Wednesday, November 09, 2005

The face of a hero

The off-year election cycle which ended yesterday with so many Democratic victories gives hope to those who would see an end to wingnut domination of this nation's institutions.

But electing 2 Democratic governors and giving the Gropinator a well deserved slap in the face do not a winning mid-term strategy make.

Here in California, in an effort to defeat Arnie's anti-union propositions, the California Teacher's Association put forward an unlikely hero, schoolteacher Liane Cismowski.

From the LAT:

Sandra Jackson, the union's deputy communications chief, began calling around the state. She asked about a healthcare teacher in Concord, an East Bay suburb of San Francisco. But that woman had a scheduling conflict. A colleague mentioned Cismowski, a 2004 Contra Costa County teacher of the year. The two had worked together as mentors, and he admired her plain-spoken sincerity.

Jackson reached Cismowski in her classroom. After a brief talk, Cismowski overcame her qualms and agreed to fly to Los Angeles to appear on camera. "I'm always telling my students that each of them matters," she remembers thinking. "That everyone can make a difference."

Saying no would have made her feel like a hypocrite.
Cismowski was born in Tacoma, Wash., and raised on Air Force bases around the country. She became a teacher 16 years ago in Merced after a stint as an investment banker. One reason was the hours, which gave her time with her two children. In 1998, the family moved the Bay Area, when Cismowski's husband, a minister, took over the congregation at Concord's First Presbyterian Church.

By the spring of 2004, she had won all sorts of honors for her classroom work. Still, Cismowski wasn't satisfied. She figured the worst students are the ones who need the best teachers. She thought of the parable about the final judgment in Matthew 25: "Whatever you did for one of these least brothers of mine, you did for me." So she asked to be transferred to Olympic High School. "I'm just trying to walk the walk," she says. Friends called her crazy.

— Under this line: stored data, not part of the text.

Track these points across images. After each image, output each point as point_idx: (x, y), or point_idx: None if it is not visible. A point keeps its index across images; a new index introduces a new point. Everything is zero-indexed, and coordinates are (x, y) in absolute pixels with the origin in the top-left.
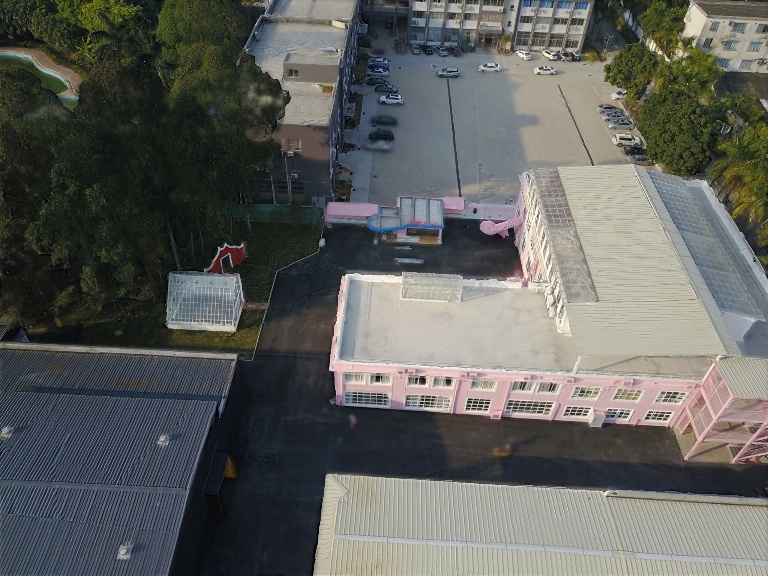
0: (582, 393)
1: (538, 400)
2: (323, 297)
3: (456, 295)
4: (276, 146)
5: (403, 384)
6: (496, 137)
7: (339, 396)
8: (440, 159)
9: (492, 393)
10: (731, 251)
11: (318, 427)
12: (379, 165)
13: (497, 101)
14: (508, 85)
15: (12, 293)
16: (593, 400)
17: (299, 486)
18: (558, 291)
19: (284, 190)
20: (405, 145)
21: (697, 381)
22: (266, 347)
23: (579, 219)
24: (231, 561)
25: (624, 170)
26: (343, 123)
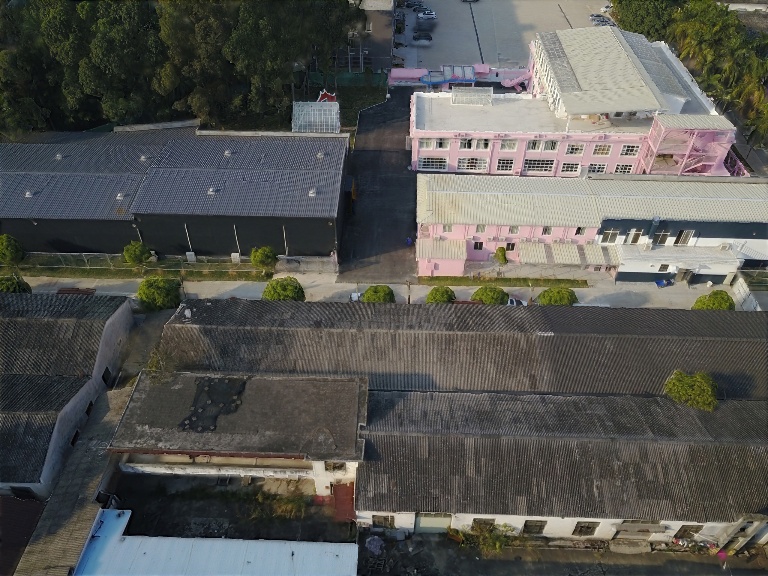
0: (573, 150)
1: (544, 158)
2: (394, 123)
3: (488, 100)
4: (363, 11)
5: (457, 148)
6: (510, 37)
7: (414, 162)
8: (468, 51)
9: (514, 153)
10: (677, 78)
11: (402, 179)
12: (423, 55)
13: (510, 16)
14: (518, 5)
15: (206, 98)
16: (580, 156)
17: (395, 203)
18: (556, 93)
19: (357, 65)
20: (441, 43)
21: (645, 134)
22: (360, 147)
23: (570, 55)
24: (360, 231)
25: (602, 29)
26: (395, 24)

The campus is located in a scruffy neighborhood across the tracks from Concord's gentrifying downtown. The student body consists of castoffs: foster children and students with drug, alcohol and disciplinary problems. Some wear ankle monitors to class. Cismowski thrived, loving the challenge, loving her kids.

She was never particularly political. She registered as a Republican years ago, but votes for whomever seems best for education. She was aware of the union's spat with Schwarzenegger, but figured she and the other teachers would just dig deeper into their wallets to pay for supplies.

Boarding a 6 a.m. flight to Los Angeles on Feb. 16 may have been the most political act of her life.

At the age of 47, it was the first time she had ever visited the city. She remembers marveling at the palm trees and gawking at the Hollywood sign. On the set, at the United Teachers of Los Angeles building on Wilshire Boulevard, she asked a lot of questions about the lights, the cameras and the TelePrompTer.

She read through the script — "Keeping your word. It's a cherished principle we teach our students. So how can Gov. Schwarzenegger break his promise?" — nailing her lines right away. A cameraman asked: Are you an actress?

The answer to that last question is, of course, no.

And that's the point.

The Democratic party represents people with an amazing spectrum of views on any given political issue. Democrats can disagree on abortion rights. Democrats can disagree on what differentiates free trade and fair trade. Democrats disagree on how best to deal with Iraq. But the one thing that I believe anyone who calls themselves a Democrat can agree on: we support the rights of those individuals who work for a living, we support real people.

And that, of course, was the strength of the ad campaign which featured Ms. Cismowski.

I further find that the fact that Ms. Cismowski was a registered, though generally apolitical Republican, instructive, rather than ironic.

Because more important for her than party was her belief in education. I believe there are many more people like her out there. People who know, deep in their gut, what's best for themselves, their children, their country.

We now have an opportunity, now that the veil of BushCorp lies has been lifted from the eyes of so many hardworking, reasonable people, we now have the opportunity to show them a better way.

We have the opportunity and the obligation.